Teatro

Special Fringe - Fermarsi a Piazza Garibaldi, ed osservare

Special Fringe - Fermarsi a Piazza Garibaldi, ed osservare

Fermare lo sguardo disattento su tutto ciò che scorre quotidianamente senza quasi più senso, nel riprodursi delle mille ripetizioni di scene ormai non più percettibili a causa della deprivazione di interesse cui le abbiamo relegate: come portare su un palcoscenico questo materiale, conservando un canone che lo nobiliti e gli conferisca l’interesse dell’osservazione? Deve essere stata questa una delle domande che si è posta la compagnia Maniphesta Teatro, avviando il lavoro necessario a portare in scena Napoli Piazza Garibaldi.

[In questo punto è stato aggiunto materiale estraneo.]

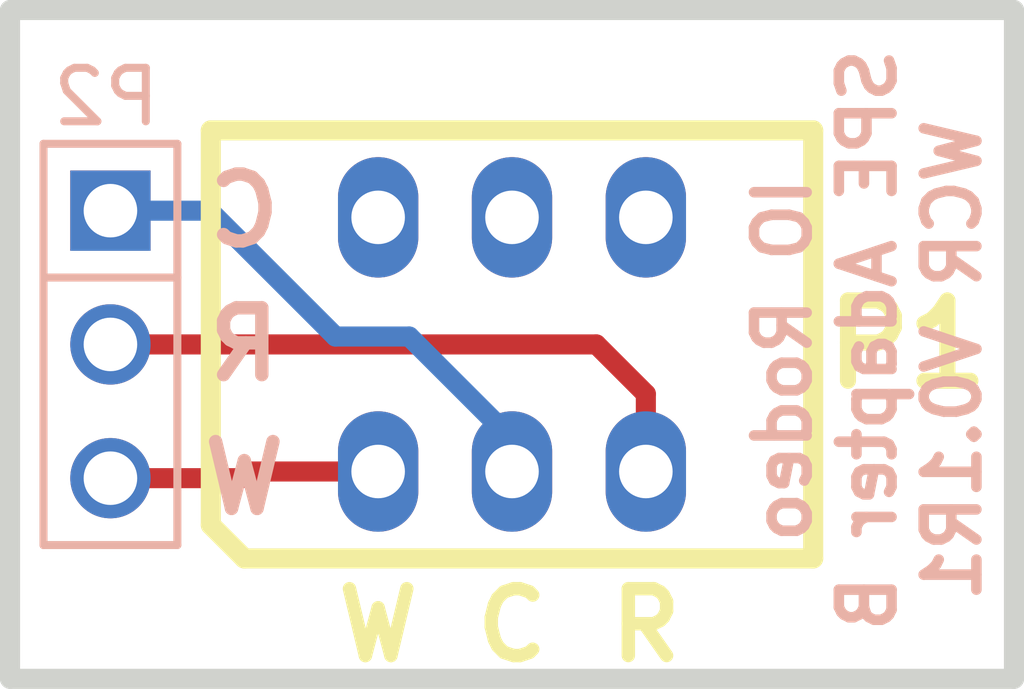
<source format=kicad_pcb>
(kicad_pcb (version 20221018) (generator pcbnew)

  (general
    (thickness 1.6002)
  )

  (paper "A4")
  (title_block
    (date "13 sep 2014")
  )

  (layers
    (0 "F.Cu" signal)
    (31 "B.Cu" signal)
    (32 "B.Adhes" user "B.Adhesive")
    (33 "F.Adhes" user "F.Adhesive")
    (34 "B.Paste" user)
    (35 "F.Paste" user)
    (36 "B.SilkS" user "B.Silkscreen")
    (37 "F.SilkS" user "F.Silkscreen")
    (38 "B.Mask" user)
    (39 "F.Mask" user)
    (40 "Dwgs.User" user "User.Drawings")
    (41 "Cmts.User" user "User.Comments")
    (42 "Eco1.User" user "User.Eco1")
    (43 "Eco2.User" user "User.Eco2")
    (44 "Edge.Cuts" user)
    (45 "Margin" user)
    (46 "B.CrtYd" user "B.Courtyard")
    (47 "F.CrtYd" user "F.Courtyard")
  )

  (setup
    (pad_to_mask_clearance 0.254)
    (pcbplotparams
      (layerselection 0x00010fc_ffffffff)
      (plot_on_all_layers_selection 0x0000000_00000000)
      (disableapertmacros false)
      (usegerberextensions false)
      (usegerberattributes true)
      (usegerberadvancedattributes true)
      (creategerberjobfile true)
      (dashed_line_dash_ratio 12.000000)
      (dashed_line_gap_ratio 3.000000)
      (svgprecision 4)
      (plotframeref false)
      (viasonmask false)
      (mode 1)
      (useauxorigin false)
      (hpglpennumber 1)
      (hpglpenspeed 20)
      (hpglpendiameter 15.000000)
      (dxfpolygonmode true)
      (dxfimperialunits true)
      (dxfusepcbnewfont true)
      (psnegative false)
      (psa4output false)
      (plotreference true)
      (plotvalue true)
      (plotinvisibletext false)
      (sketchpadsonfab false)
      (subtractmaskfromsilk false)
      (outputformat 1)
      (mirror false)
      (drillshape 0)
      (scaleselection 1)
      (outputdirectory "production/v0p1_r1/gerbers/")
    )
  )

  (net 0 "")
  (net 1 "/counter")
  (net 2 "/reference")
  (net 3 "/working")
  (net 4 "unconnected-(P1-Pad2)")
  (net 5 "unconnected-(P1-Pad4)")
  (net 6 "unconnected-(P1-Pad6)")

  (footprint "card_edge_3x2:CARD_EDGE_3x2" (layer "F.Cu") (at 114.3 114.3))

  (footprint "pin_array_3x1:PIN_ARRAY_3X1" (layer "B.Cu") (at 106.68 114.3 -90))

  (gr_line (start 104.775 107.95) (end 104.775 120.65)
    (stroke (width 0.381) (type solid)) (layer "Edge.Cuts") (tstamp 3de5ad24-03c9-4eac-bedf-410068669d6e))
  (gr_line (start 123.825 107.95) (end 123.825 120.65)
    (stroke (width 0.381) (type solid)) (layer "Edge.Cuts") (tstamp 9b77c077-3dff-4ab4-9fcf-16b6ca6e9243))
  (gr_line (start 104.775 107.95) (end 123.825 107.95)
    (stroke (width 0.381) (type solid)) (layer "Edge.Cuts") (tstamp dd8ffa7a-900c-472f-ba26-d6259825182e))
  (gr_line (start 104.775 120.65) (end 123.825 120.65)
    (stroke (width 0.381) (type solid)) (layer "Edge.Cuts") (tstamp dddeec2a-3982-46aa-b8a8-0a4db17d7e4a))
  (gr_text "W" (at 109.22 116.84) (layer "B.SilkS") (tstamp 366575c7-c394-420e-a4d1-cb9d83c80df3)
    (effects (font (size 1.27 1.27) (thickness 0.254)))
  )
  (gr_text "C" (at 109.22 111.76) (layer "B.SilkS") (tstamp 5f5d3f1e-5585-466d-820a-15c0b6f295f0)
    (effects (font (size 1.27 1.27) (thickness 0.254)) (justify mirror))
  )
  (gr_text "IO Rodeo\nSPE Adapter B \nWCR V0.1R1\n" (at 121.05 114.6 90) (layer "B.SilkS") (tstamp c949769f-551e-4806-946a-6490792488a6)
    (effects (font (size 1 1) (thickness 0.2) bold) (justify mirror))
  )
  (gr_text "R" (at 109.22 114.3) (layer "B.SilkS") (tstamp f1e3fc7d-041d-457a-8808-a6799025c1a3)
    (effects (font (size 1.27 1.27) (thickness 0.254)) (justify mirror))
  )
  (gr_text "W" (at 111.76 119.634) (layer "F.SilkS") (tstamp 15aac07f-60d2-49e4-a345-d0cdfc82fc16)
    (effects (font (size 1.27 1.27) (thickness 0.254)))
  )
  (gr_text "R" (at 116.84 119.634) (layer "F.SilkS") (tstamp 18e239b6-b8bd-4c29-af08-37461ccb16e5)
    (effects (font (size 1.27 1.27) (thickness 0.254)))
  )
  (gr_text "C" (at 114.3 119.634) (layer "F.SilkS") (tstamp e4e40527-29db-42f5-a1b1-3cb83b66d3f9)
    (effects (font (size 1.27 1.27) (thickness 0.254)))
  )

  (segment (start 114.3 116.1) (end 114.3 116.713) (width 0.381) (layer "B.Cu") (net 1) (tstamp 0fd52638-c813-4513-8360-00490db92d7f))
  (segment (start 106.68 111.76) (end 108.56 111.76) (width 0.381) (layer "B.Cu") (net 1) (tstamp 3ba2f4fa-b6e1-4010-9776-8a164a8db5ac))
  (segment (start 112.35 114.15) (end 114.3 116.1) (width 0.381) (layer "B.Cu") (net 1) (tstamp 443c07bd-73c9-4533-9986-7b31309a04cd))
  (segment (start 108.56 111.76) (end 110.95 114.15) (width 0.381) (layer "B.Cu") (net 1) (tstamp 6273d1a8-60ed-402f-8bf1-d5206aead51d))
  (segment (start 110.95 114.15) (end 112.35 114.15) (width 0.381) (layer "B.Cu") (net 1) (tstamp ecc0ede2-821f-42c0-9524-8cf368b6d391))
  (segment (start 106.68 114.3) (end 115.9002 114.3) (width 0.381) (layer "F.Cu") (net 2) (tstamp 05732cde-5a9a-4a5e-baa9-a2812b0f85be))
  (segment (start 115.9002 114.3) (end 116.84 115.2398) (width 0.381) (layer "F.Cu") (net 2) (tstamp 2089e359-8e33-4a4a-825e-df7cb2418818))
  (segment (start 116.84 115.2398) (end 116.84 116.713) (width 0.381) (layer "F.Cu") (net 2) (tstamp e4421261-be6a-4b5d-9960-dda37dd77294))
  (segment (start 109.287 116.713) (end 111.76 116.713) (width 0.381) (layer "F.Cu") (net 3) (tstamp 872af0a5-aebb-42e1-91c2-7e81fb552e9e))
  (segment (start 106.68 116.84) (end 109.16 116.84) (width 0.381) (layer "F.Cu") (net 3) (tstamp ee5a06c4-b7ff-4ae5-80af-c966515ab29d))
  (segment (start 109.16 116.84) (end 109.287 116.713) (width 0.381) (layer "F.Cu") (net 3) (tstamp f6421a4e-f8c6-4098-b98d-2b6868c4321a))
  (segment (start 106.68 116.84) (end 106.84002 116.84) (width 0.381) (layer "B.Cu") (net 3) (tstamp 4c842146-aa27-45a8-8403-775a7c1701f4))

)

</source>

Il primo aspetto che risalta, perciò, è quello che non si vede, ciò che sta dietro il palcoscenico, ed è il lavoro di ricerca e produzione, che per mesi ha significato calarsi nel rumore, nella folla, nella massa di azioni e movimenti a prima vista inutili e privi di importanza, fra clandestini, passanti, traffico, lavori perenni in corso, commercianti abusivi e non, etnie, piccole e grandi lotte per la sopravvivenza, oscenità, violenza, episodi di misericordia e sorprendenti azioni di fratellanza: non sarà difficile per nessuno riconoscere in tutto questo la vera Piazza Garibaldi, ma la particolarità è quella di averla saputa riprodurre ed interpretare attraverso una ininterrotta serie di caratterizzazioni che hanno trovato toni interessanti per l’uso della voce e la suggestione delle scene, supportati da rilievi fonici e filmati in stile neorealista che accompagnano la narrazione e formano un contrasto acceso con l’esplosione scenica dei colori: una efficace immersione nella realtà che risponde alla domanda iniziale, e conferisce valore alle mille occasioni di esplorare personaggi e vicende che altrimenti andrebbero perse (come avviene infatti nella realtà), in una ricostruzione cui avrebbe giovato, a nostro parere, anche qualche intreccio narrativo persistente.

La regia di Giorgia Palombi ha lasciato una discreta percentuale di autonomia al lavoro di personalizzazione degli attori sui loro non-protagonisti, che si sono avvicendati con ritmi e tempi a volte quasi ossessivi, segno di concentrazione e convinzione su un progetto a cui hanno saputo conferire gli elementi che la loro poetica del caos richiedeva.